_Exercise description_:
Exactly and only the lines from the one containing "RADIATION CHARACTERISTICS" through the close of the entries below are to be set down.

Dataset entries:
———

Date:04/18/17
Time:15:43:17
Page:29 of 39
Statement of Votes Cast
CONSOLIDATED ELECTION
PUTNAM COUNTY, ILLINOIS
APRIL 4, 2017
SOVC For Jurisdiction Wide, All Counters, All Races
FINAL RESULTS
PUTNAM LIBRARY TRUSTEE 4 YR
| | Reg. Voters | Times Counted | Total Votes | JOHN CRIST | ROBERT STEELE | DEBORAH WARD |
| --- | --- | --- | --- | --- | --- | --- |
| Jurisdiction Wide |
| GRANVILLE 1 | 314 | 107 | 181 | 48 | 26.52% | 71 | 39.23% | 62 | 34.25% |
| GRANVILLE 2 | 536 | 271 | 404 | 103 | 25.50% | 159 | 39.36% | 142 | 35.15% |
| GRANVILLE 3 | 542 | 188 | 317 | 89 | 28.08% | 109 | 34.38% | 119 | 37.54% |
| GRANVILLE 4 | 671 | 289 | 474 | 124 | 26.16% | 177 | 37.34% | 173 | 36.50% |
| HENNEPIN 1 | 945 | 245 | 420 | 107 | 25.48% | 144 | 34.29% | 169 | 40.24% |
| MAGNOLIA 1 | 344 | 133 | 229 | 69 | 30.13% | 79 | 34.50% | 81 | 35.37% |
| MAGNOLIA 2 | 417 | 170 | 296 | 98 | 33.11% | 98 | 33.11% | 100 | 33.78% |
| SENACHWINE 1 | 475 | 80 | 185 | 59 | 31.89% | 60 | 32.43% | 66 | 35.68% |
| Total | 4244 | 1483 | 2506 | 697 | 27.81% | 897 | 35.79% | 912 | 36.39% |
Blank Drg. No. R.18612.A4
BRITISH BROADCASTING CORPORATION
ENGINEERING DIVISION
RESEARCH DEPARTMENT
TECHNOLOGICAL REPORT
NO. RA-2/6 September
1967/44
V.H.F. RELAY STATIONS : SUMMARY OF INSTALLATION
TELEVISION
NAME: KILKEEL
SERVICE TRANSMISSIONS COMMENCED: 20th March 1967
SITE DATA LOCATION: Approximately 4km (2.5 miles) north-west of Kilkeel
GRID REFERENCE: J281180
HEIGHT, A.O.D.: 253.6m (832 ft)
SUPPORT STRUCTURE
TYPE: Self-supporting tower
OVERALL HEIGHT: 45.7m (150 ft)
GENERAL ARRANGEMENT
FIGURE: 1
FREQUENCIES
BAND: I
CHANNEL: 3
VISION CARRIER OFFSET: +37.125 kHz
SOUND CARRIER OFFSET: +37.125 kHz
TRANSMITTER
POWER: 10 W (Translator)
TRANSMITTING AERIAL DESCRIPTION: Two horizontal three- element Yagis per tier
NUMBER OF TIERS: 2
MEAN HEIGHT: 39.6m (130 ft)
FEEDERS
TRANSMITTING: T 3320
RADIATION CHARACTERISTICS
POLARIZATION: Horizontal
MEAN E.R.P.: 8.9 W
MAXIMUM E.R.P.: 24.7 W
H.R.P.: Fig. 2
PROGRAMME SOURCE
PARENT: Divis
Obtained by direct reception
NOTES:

———

_Result of the task_:
RADIATION CHARACTERISTICS
POLARIZATION: Horizontal
MEAN E.R.P.: 8.9 W
MAXIMUM E.R.P.: 24.7 W
H.R.P.: Fig. 2
PROGRAMME SOURCE
PARENT: Divis
Obtained by direct reception
NOTES:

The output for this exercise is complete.